What Rebecca envisioned was a virtual lab space, where students could perform their practical exercises, exactly as they would in real-life, except that their education would be reinforced immediately by learning the theories behind what they were seeing in their results. In a virtual lab space, students could take all the time they needed to familiarize themselves with the equipment and methods, and the content could be designed by the teacher to address their strengths and weaknesses.
Solution
Having secured funding from the School of Medical & Applied Sciences, Rebecca worked with technical staff at Smart Sparrow to develop her virtual lab and online exercises.
The topic she chose was an investigation into how substances are transported across the cell membrane, examining the differences between passive and active cellular transport and several key features of osmosis. Once she had written the lesson content, Smart Sparrow took her through the process of adapting it to an online learning experience, which included building an interactive virtual lab that encourages students to actively explore how the temperature and weight of different substances affect their movements through the cell membrane.
Adaptive pathways were developed by using checkpoint questions that identify if a student is having difficulties with certain concepts of the lesson. The student will then either be redirected to more specific content that explains the problem in greater detail, or receive adaptive feedback (via a pop-up) that can point them in the right direction before they attempt the question again.
Not only does this make Rebecca’s lesson more personalized for each student, but everything is recorded in the system’s inbuilt analytics program to allow her to assess her lesson structure and content and adjust them for future use.

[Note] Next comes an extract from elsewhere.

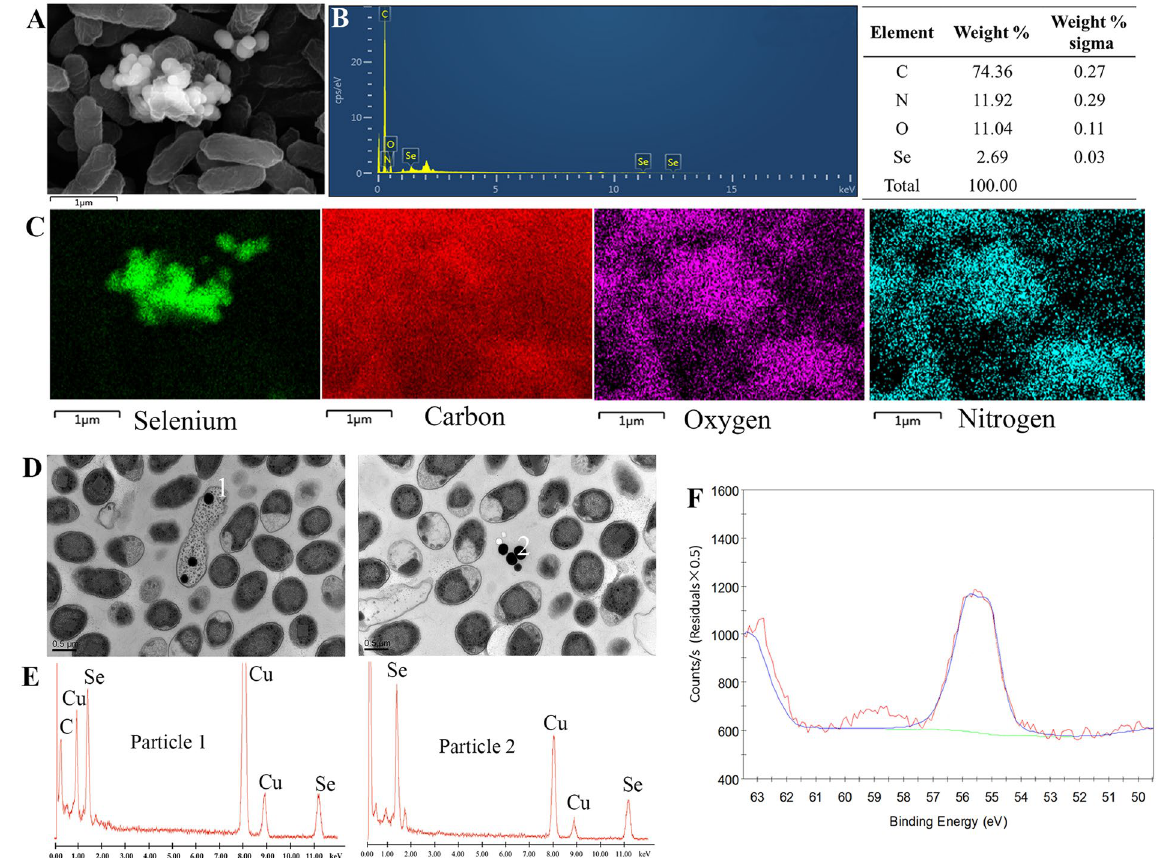
of ( A ). ( C ) Elemental mapping analysis of the distribution of selenium, carbon, oxygen and nitrogen in the area of ( A ). ( D ) TEM images of E. cloacae Z0206 and SeNPs. ( E ) EDX analysis of particle 1 and 2 in ( D ). ( F ) High- resolution Se 3D XPS of purified SeNPs synthesized by E. cloacae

“I really enjoyed this style of learning” - Student user
Results
Since the lesson has been deployed, over 400 students have completed it, and their responses have validated Rebecca’s vision for how she’d like to continue teaching practical and theoretical material online. When asked if the lesson improved their learning on the topic of cellular transport, the majority of the student users responded positively, and also said they’d recommend the lesson to their friends.